On 20th June 2012 we left Ohio and embarked on the next part of the tour.
It was a day that I was looking forward to a lot as we were travelling to the Jamaat Headquarters at Baitur Rahman in Maryland. I had visited USA on a few occasions over the past couple of years for Jamaat conferences and so I had visited Baitur Rahman on a number of occasions. Relatively speaking, Baitur Rahman felt like a home within the USA for me!
Before reaching Maryland we had one major stop to make and that was to the Nur Mosque in Pittsburgh which was around three hours drive from Columbus.
Before arriving at the Nur Mosque, Hazur‐Aqdas and the Qafila stopped for a few minutes at a cemetery in Pittsburgh where a number of distinguished Ahmadis had been buried.
Hazur prayed at the grave of Mirza Munawar Ahmad Sahib, who was an Ahmadi Missionary posted to Pittsburgh in the 1940s and who had passed away in the city after developing an illness.
Speaking to local Jamaat members I found that they had a great sense of appreciation in their hearts for Mirza Munawar Ahmad Sahib and for the sacrifices he made for the sake of the local Jamaat. Even people who had been born well after his passing spoke with great reverence about him.
Hearing the stories reminded me that a person who is righteous and who sincerely serves Allah’s Jamaat is never forgotten and this is one of the real beauties of our Ahmadiyya Jamaat.
The graveyard was the most beautifully designed graveyard I had ever seen. It had small rolling hills, pure green grass and had been very well maintained.
We returned to the car after a few minutes to proceed to the Mosque.
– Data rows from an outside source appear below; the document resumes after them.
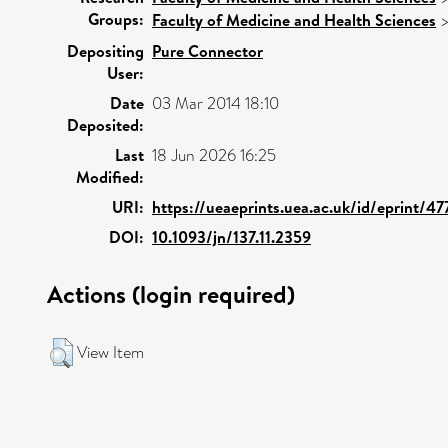
Groups:
Faculty of Medicine and Health Sciences
Depositing
Pure Connector
User:
Date
03 Mar 2014 18:10
Deposited:
Last
18 Jun 2026 16:25
Modified:
URI:
https://ueaeprints.uea.ac.uk/id/eprint/47
DOI:
10.1093/jn/137.11.2359
Actions (login required)
View Item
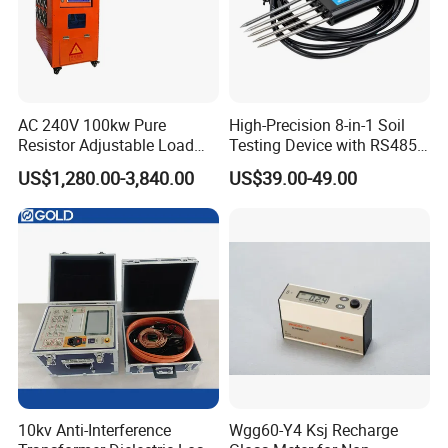
AC 240V 100kw Pure
High-Precision 8-in-1 Soil
Resistor Adjustable Load
Testing Device with RS485
Bank for
Output Soil Sensor
US$1,280.00-3,840.00
US$39.00-49.00
Generator/UPS/Invert
Testing
10kv Anti-Interference
Wgg60-Y4 Ksj Recharge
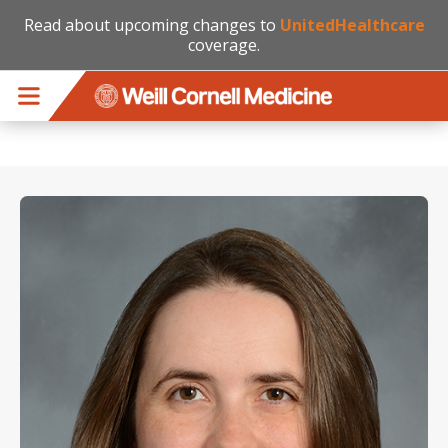
Read about upcoming changes to
UnitedHealthcare
coverage.
Skip to main content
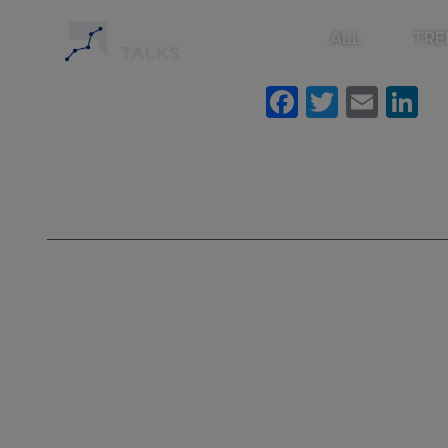
ALL
TRE
Faceboo
Twitte
Ema
L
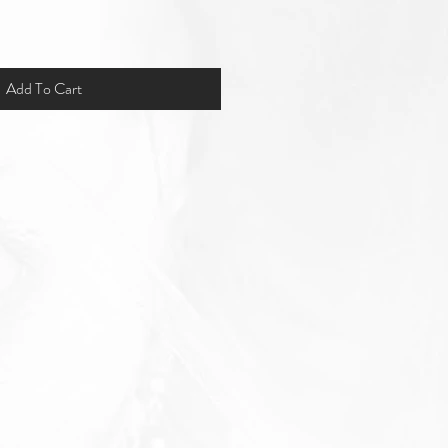
Add To Cart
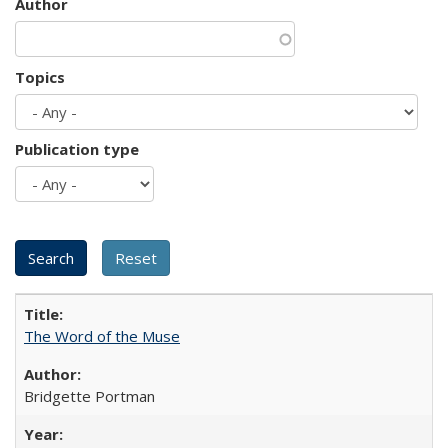
Author
Topics
Publication type
The Word of the Muse
Bridgette Portman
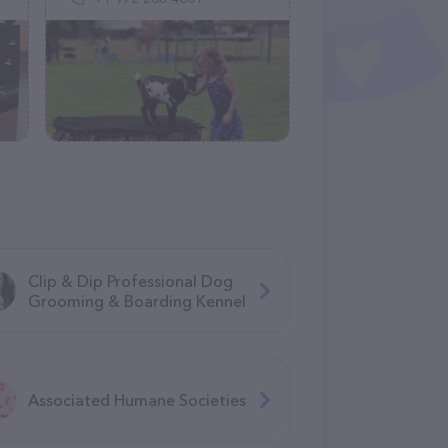
Clip & Dip Professional Dog
Grooming & Boarding Kennel
Associated Humane Societies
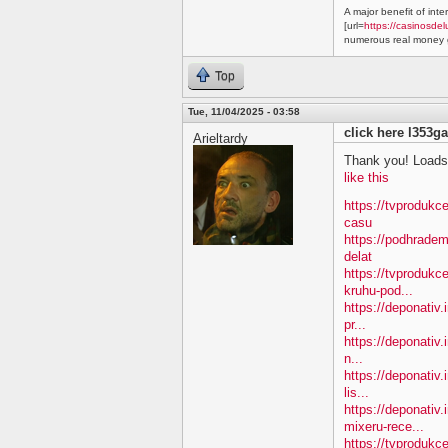
A major benefit of inte
[url=
https://casinosdel
numerous real money g
Top
Tue, 11/04/2025 - 03:58
click here l353ga
Arieltardy
Thank you! Loads 
like this
https://tvprodukc
casu
https://podhradem
delat
https://tvprodukc
kruhu-pod...
https://deponativ.
pr...
https://deponativ.
n...
https://deponativ.
lis...
https://deponativ
mixeru-rece...
https://tvprodukc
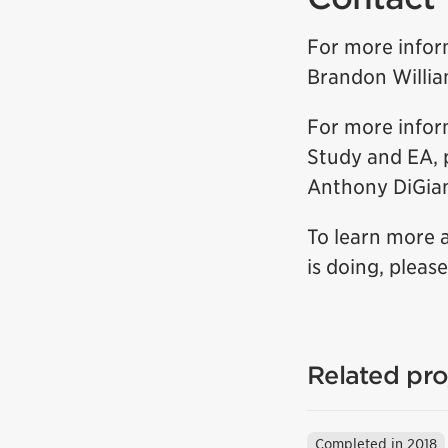
For more infor
Brandon Willi
For more infor
Study and EA, 
Anthony DiGia
To learn more 
is doing, pleas
Related pro
Completed in 2018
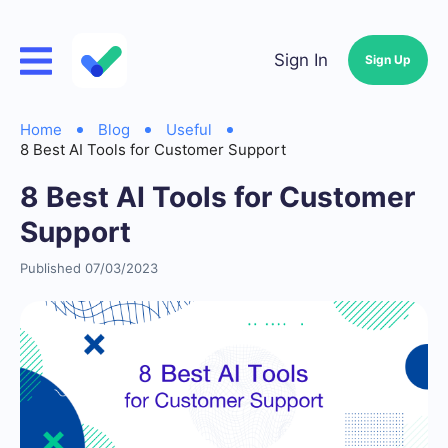
Sign In
Sign Up
Home
Blog
Useful
8 Best AI Tools for Customer Support
8 Best AI Tools for Customer
Support
Published 07/03/2023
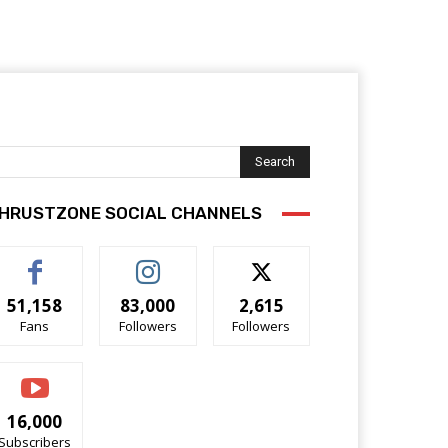
Search
HRUSTZONE SOCIAL CHANNELS
51,158
83,000
2,615
Fans
Followers
Followers
16,000
Subscribers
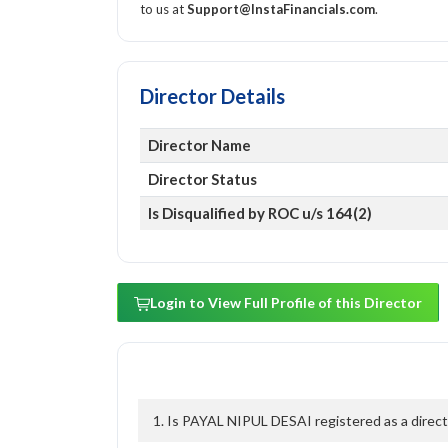
to us at
Support@InstaFinancials.com
.
Director Details
Director Name
Director Status
Is Disqualified by ROC u/s 164(2)
Login to View Full Profile of this Director
1. Is PAYAL NIPUL DESAI registered as a direct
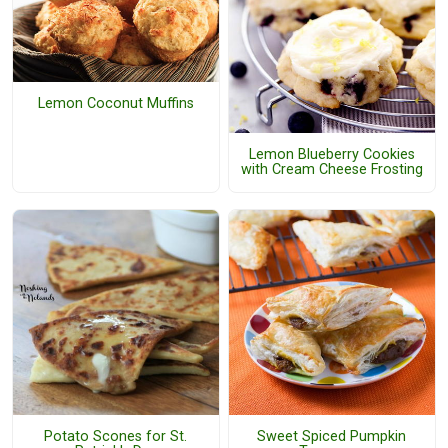
Lemon Coconut Muffins
Lemon Blueberry Cookies
with Cream Cheese Frosting
Potato Scones for St.
Sweet Spiced Pumpkin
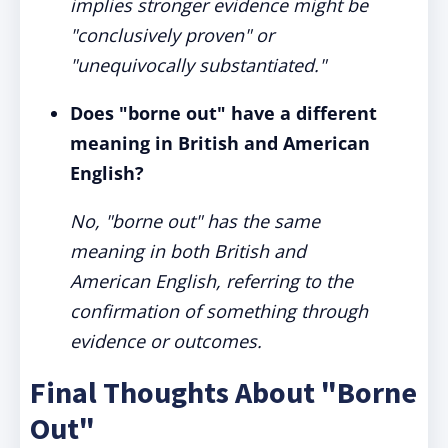
implies stronger evidence might be
"conclusively proven" or
"unequivocally substantiated."
Does "borne out" have a different
meaning in British and American
English?
No, "borne out" has the same
meaning in both British and
American English, referring to the
confirmation of something through
evidence or outcomes.
Final Thoughts About "Borne
Out"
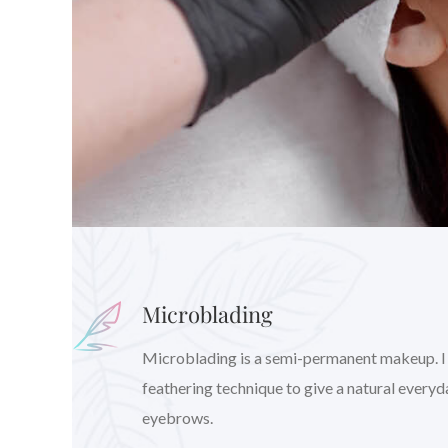
Microblading
Microblading is a semi-permanent makeup. I wil
feathering technique to give a natural every
eyebrows.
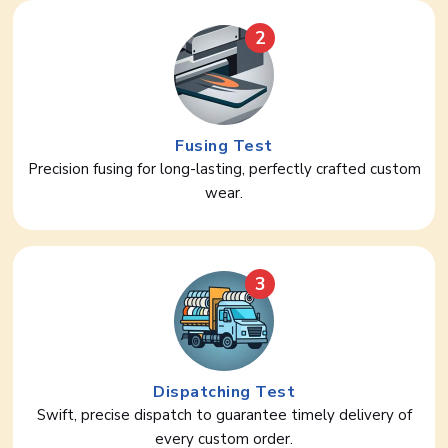
2
Fusing Test
Precision fusing for long-lasting, perfectly crafted custom
wear.
3
Dispatching Test
Swift, precise dispatch to guarantee timely delivery of
every custom order.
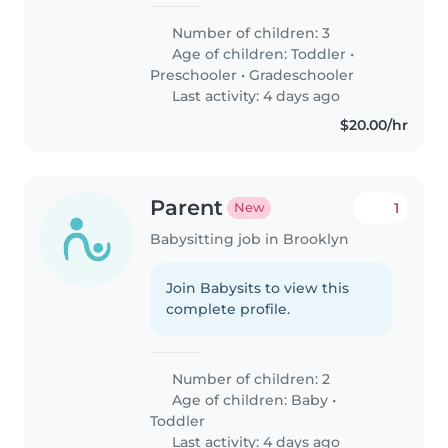
Number of children: 3
Age of children:
Toddler
•
Preschooler
•
Gradeschooler
Last activity: 4 days ago
$20.00/hr
Parent
1
New
Babysitting job in Brooklyn
Join Babysits to view this
complete profile.
Number of children: 2
Age of children:
Baby
•
Toddler
Last activity: 4 days ago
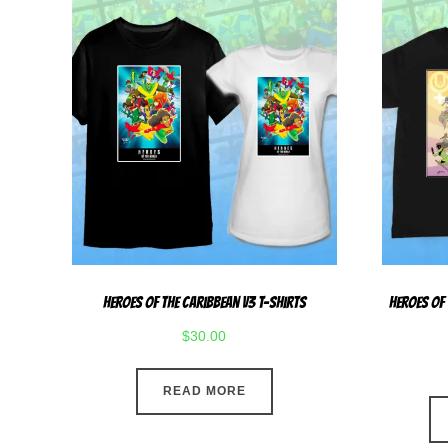
Heroes Of The Caribbean V3 T-Shirts
Heroes Of
$
30.00
READ MORE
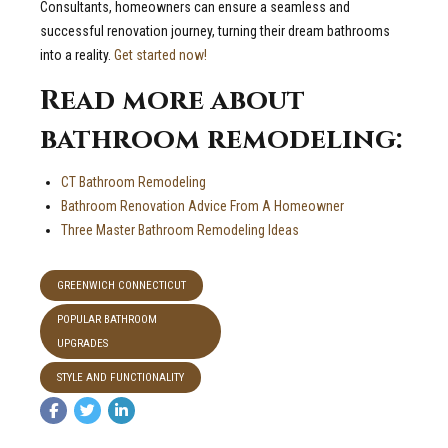
Consultants, homeowners can ensure a seamless and
successful renovation journey, turning their dream bathrooms
into a reality.
Get started now!
Read more about
bathroom remodeling:
CT Bathroom Remodeling
Bathroom Renovation Advice From A Homeowner
Three Master Bathroom Remodeling Ideas
GREENWICH CONNECTICUT
POPULAR BATHROOM
UPGRADES
STYLE AND FUNCTIONALITY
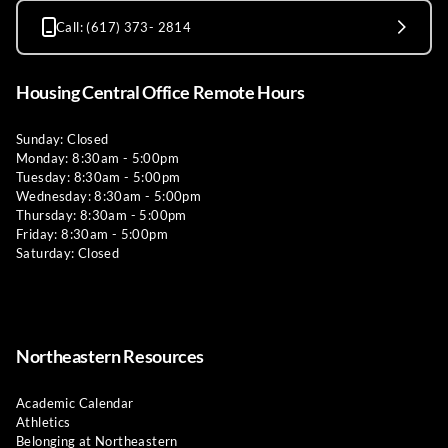
Call: (617) 373- 2814
Housing Central Office Remote Hours
Sunday: Closed
Monday: 8:30am - 5:00pm
Tuesday: 8:30am - 5:00pm
Wednesday: 8:30am - 5:00pm
Thursday: 8:30am - 5:00pm
Friday: 8:30am - 5:00pm
Saturday: Closed
Northeastern Resources
Academic Calendar
Athletics
Belonging at Northeastern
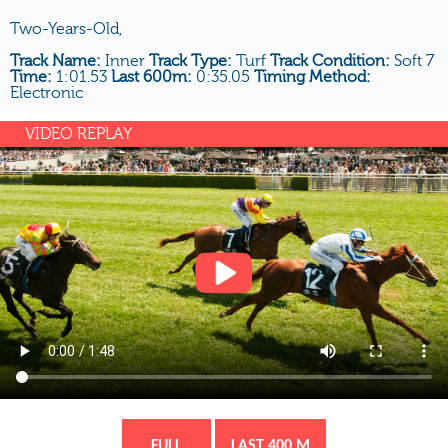
Two-Years-Old,
Track Name:
Inner
Track Type:
Turf
Track Condition:
Soft 7
Time:
1:01.53
Last 600m:
0:35.05
Timing Method:
Electronic
VIDEO REPLAY
FULL
LAST 400 M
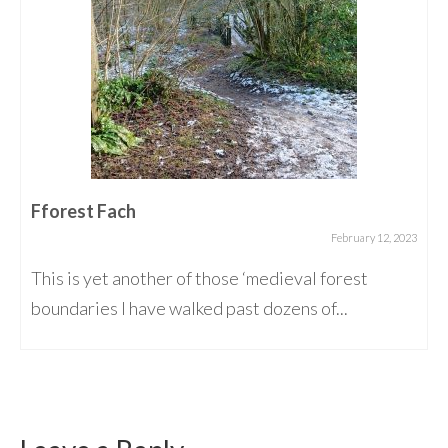
Fforest Fach
February 12, 2023
This is yet another of those ‘medieval forest
boundaries I have walked past dozens of...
Throughout the tour Sakawat Bajwa Sahib and Bashir Sahib sat in the same car as me, whilst in the USA our driver was a Khadim by the name of Waqas Sahib.
I am relatively quiet but I used to very much enjoy the car conversations.
Sakawat Sahib would keep us entertained with jokes and stories, whilst Bashir Sahib would tell us interesting facts or comment upon the latest news stories.
As we left the cemetery that day Bashir Sahib informed us that in America you could only rent graves for a period of time and then families would have to pay more money to rent them for a further period.
I was quite shocked to hear this and so without thinking I commented that: ‘In America nobody is allowed to rest in peace!’ Hearing this Bashir Sahib, Sakawat Sahib and Waqas Sahib started laughing a lot and found it a very funny comment. I was left feeling happy that in the tour I had managed to make at least one joke, even though my comment had initially been made in all seriousness!
We arrived at the Nur Mosque in Pittsburgh at around 2pm. Once again there were hundreds of Ahmadis to welcome Hazur. Normally on such occasions I try and go stand near to Hazur‐Aqdas so that if he gives any particular direction to the local Jamaat then I can note it down. However on this one occasion my mind was elsewhere.
The reason being was that a few hours earlier, we had stopped at a petrol station for a few minutes. The temperature was extremely hot and suffocating and so when Sadr Sahib Khuddam‐ul‐Ahmadiyya, Rizwan Alladin, offered me and Waqas bhai a smoothie we could not reject. I took the smoothie, which was very large, back to the car and within a few minutes I had drank the entire cup. And so by the time we arrived at the Mosque I was desperate to use the bathroom! Truly the last hour or so of the journey had been extremely difficult!
Therefore on this one occasion, rather than make notes I ran and asked a local Khadim if he could show me where the bathroom was which he kindly did.
Afterwards I narrated the story to Waqas bhai and he said that when travelling in a Qafila you should never drink a large cup quickly otherwise you are bound to face difficulty, rather you should take a sip or two every half an hour. It was good advice and something I followed for the rest of the tour and in all seriousness I learnt a good lesson on that day!
After Zuhr and Asr prayers and lunch, Hazur met with the local Ahmadis in Mulaqat. Many of them were African‐American and as they left Hazur’s office one by one their faces were gleaming with joy.
As we witnessed those scenes, the local President of the Jamaat, Omar Shaheed Sahib, also an African‐American, said to me that he had no doubt that even though Hazur’s visit to Pittsburgh was only for a couple of hours it would lead to an everlasting change in the Jamaat and would be a means of spiritually charging all of the Ahmadis, Insha’Allah.